CARACAS, Venezuela — María Corina Machado, the popular Venezuelan opposition leader who has been barred from challenging authoritarian President Nicolás Maduro in this year’s election, said Friday she would end her effort to get on the ballot and instead throw her support behind a substitute candidate.

“We have found an honorable person whom I trust,” Machado told reporters. “My fight is not over. We are going to fight until the last day.

“We are not allowing the regime to have any excuses.”

After months of harassment by Venezuela’s socialist government, and days before registration for the July election is due to close, Machado encouraged her supporters to vote for Corina Yoris Villasana, a comparatively low-profile academic who has been approved to run.

Yoris, 79, is a professor of logic and debating theory who has taught at Spain’s University of Salamanca and other institutions, Machado’s team said. She has never held political office.

She said Friday the country was headed toward a “transition” and that “we all need to walk this together.” She had yet to register as a candidate.

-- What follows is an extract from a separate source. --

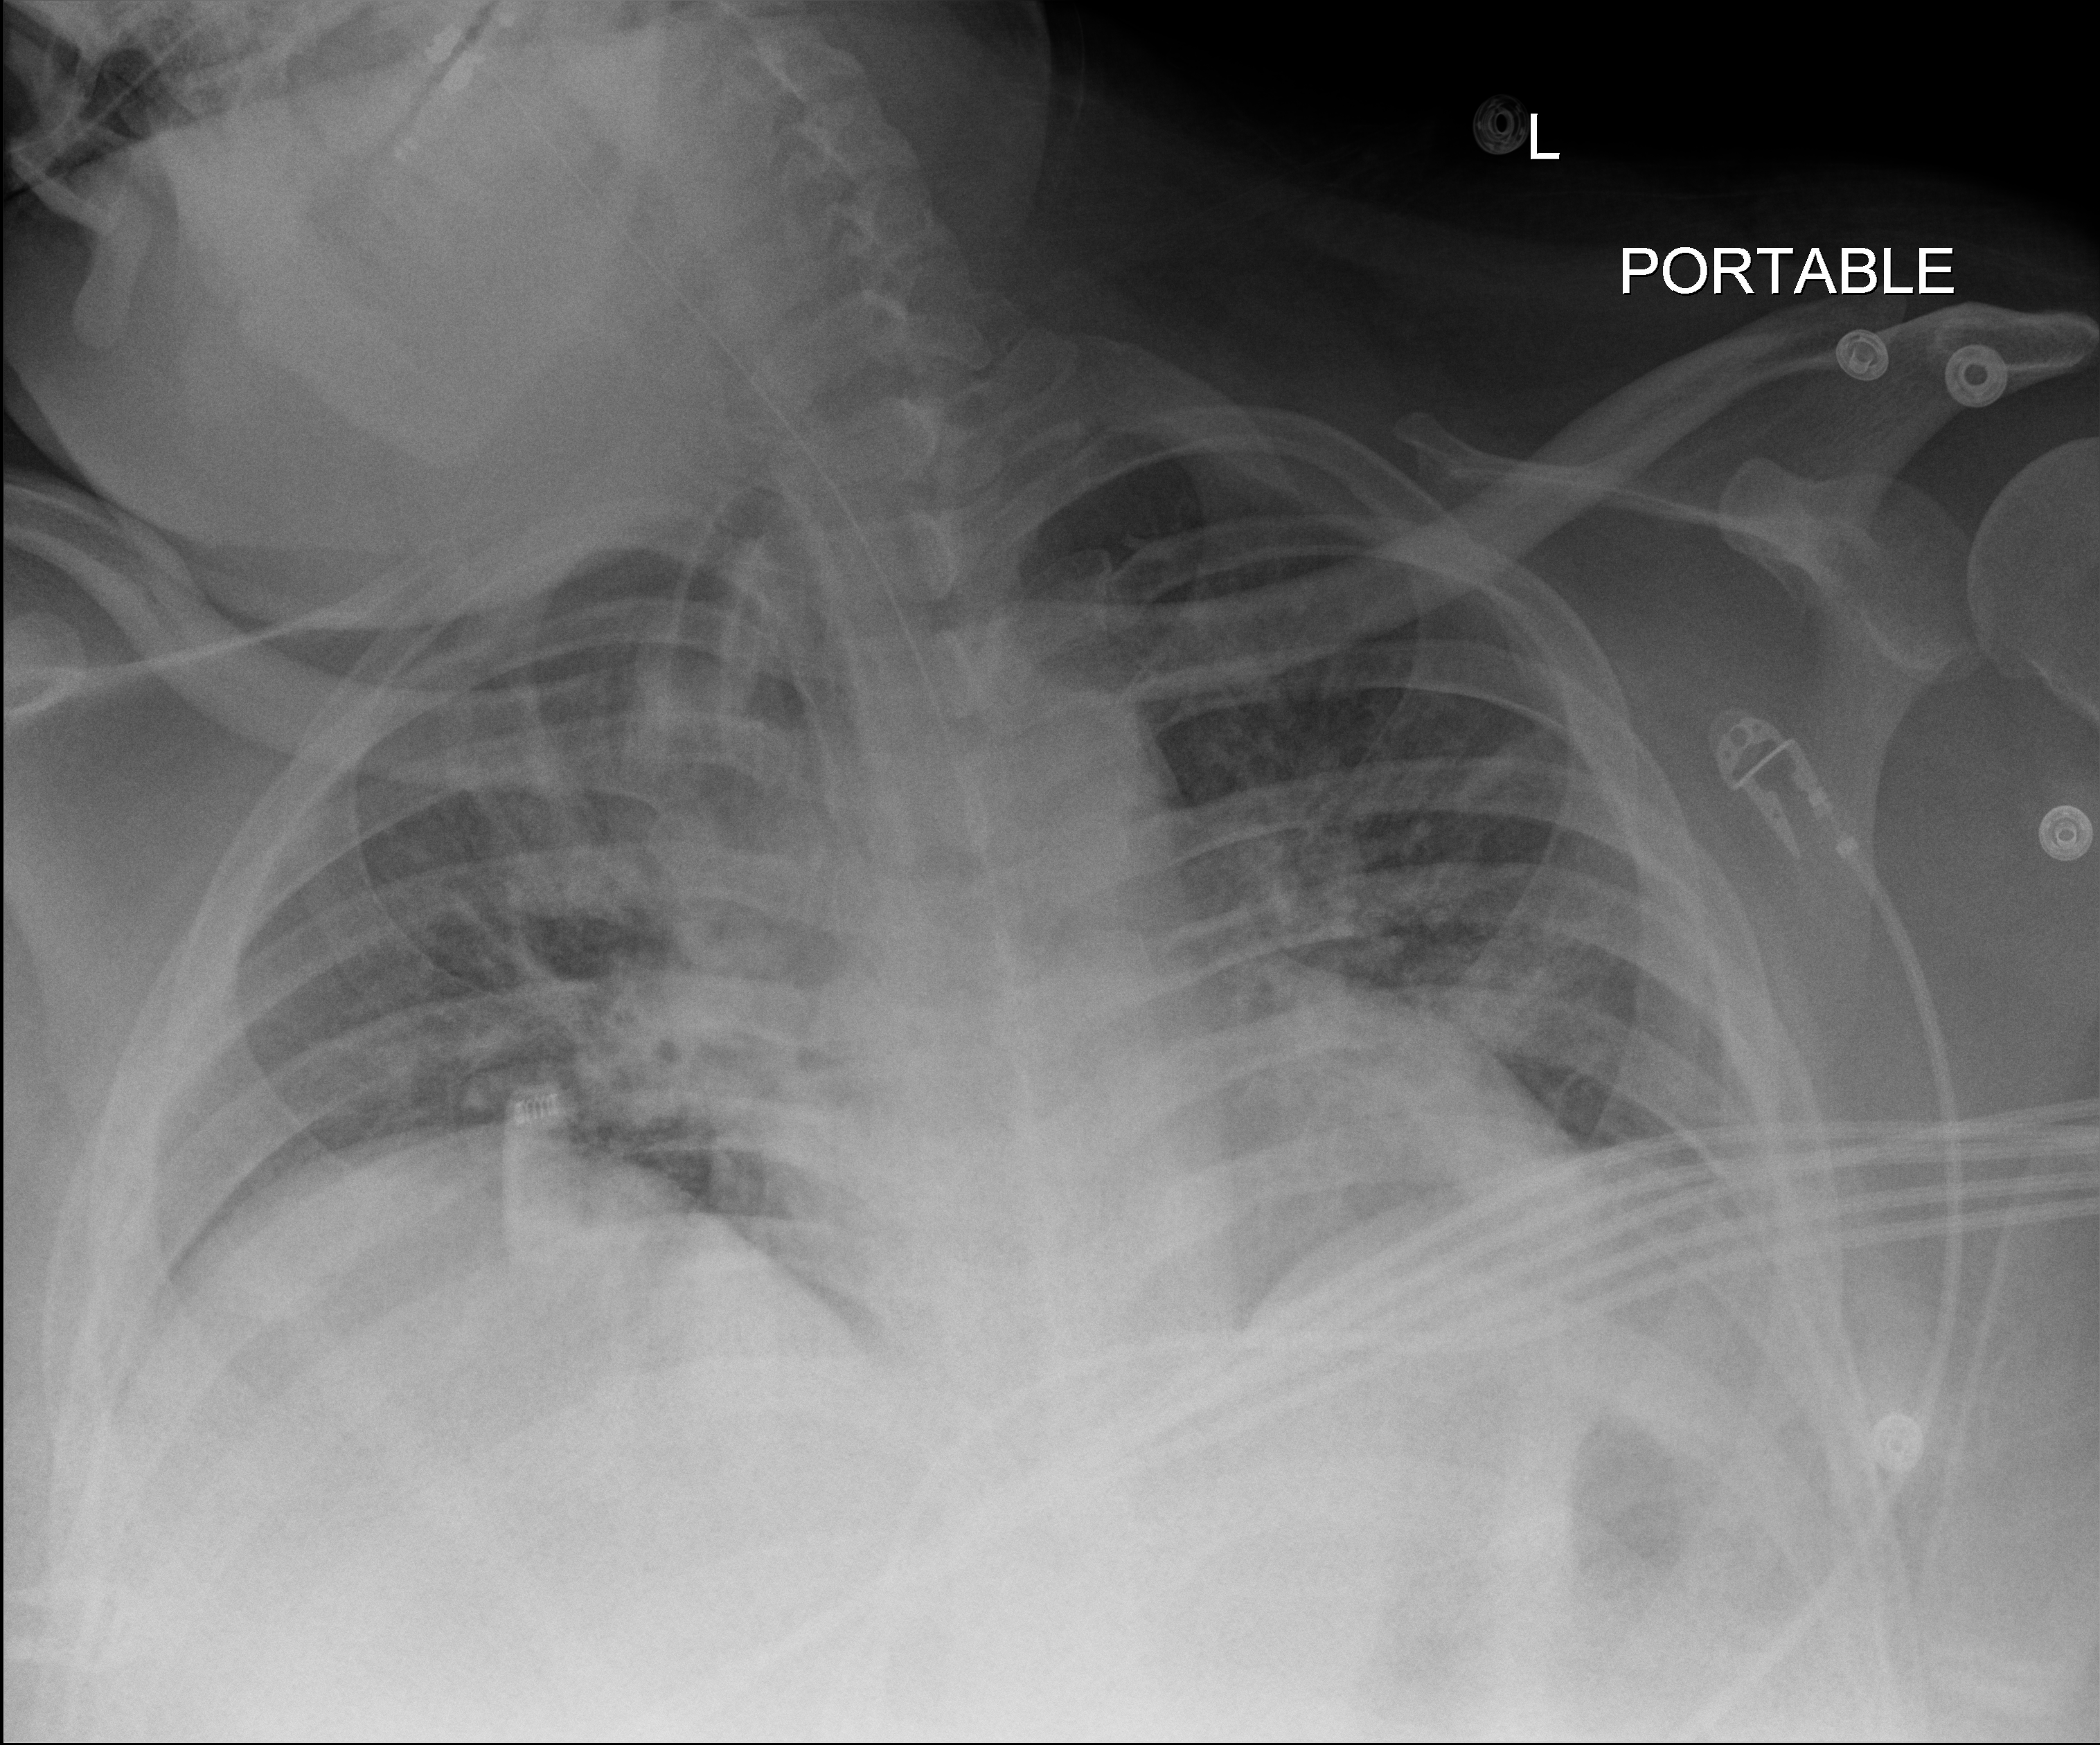
Portable chest radiograph; anteroposterior (AP) projection. Male patient hospitalised with COVID-19, age 18–59 years.
Admission-level facts for this patient (not findings on this image; timing relative to this image not recorded): admitted to intensive care during this hospital stay: yes; chronic kidney disease (admission record): no.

Machado, 56, an industrial engineer and former National Assembly member, won an opposition primary in December with more than 92 percent of the vote. But the government called the primary invalid, and the Supreme Court agreed this year that she would be ineligible to run.

The Maduro government told the Biden administration this year it would hold free and fair elections in exchange for relief from U.S. sanctions on the state-run oil industry, and Machado continued to campaign.

Two members of her team were arrested this week on accusations of planning violent acts against the government and arrest warrants were issued for seven more.

Machado called the accusations “completely false”; the United States condemned them.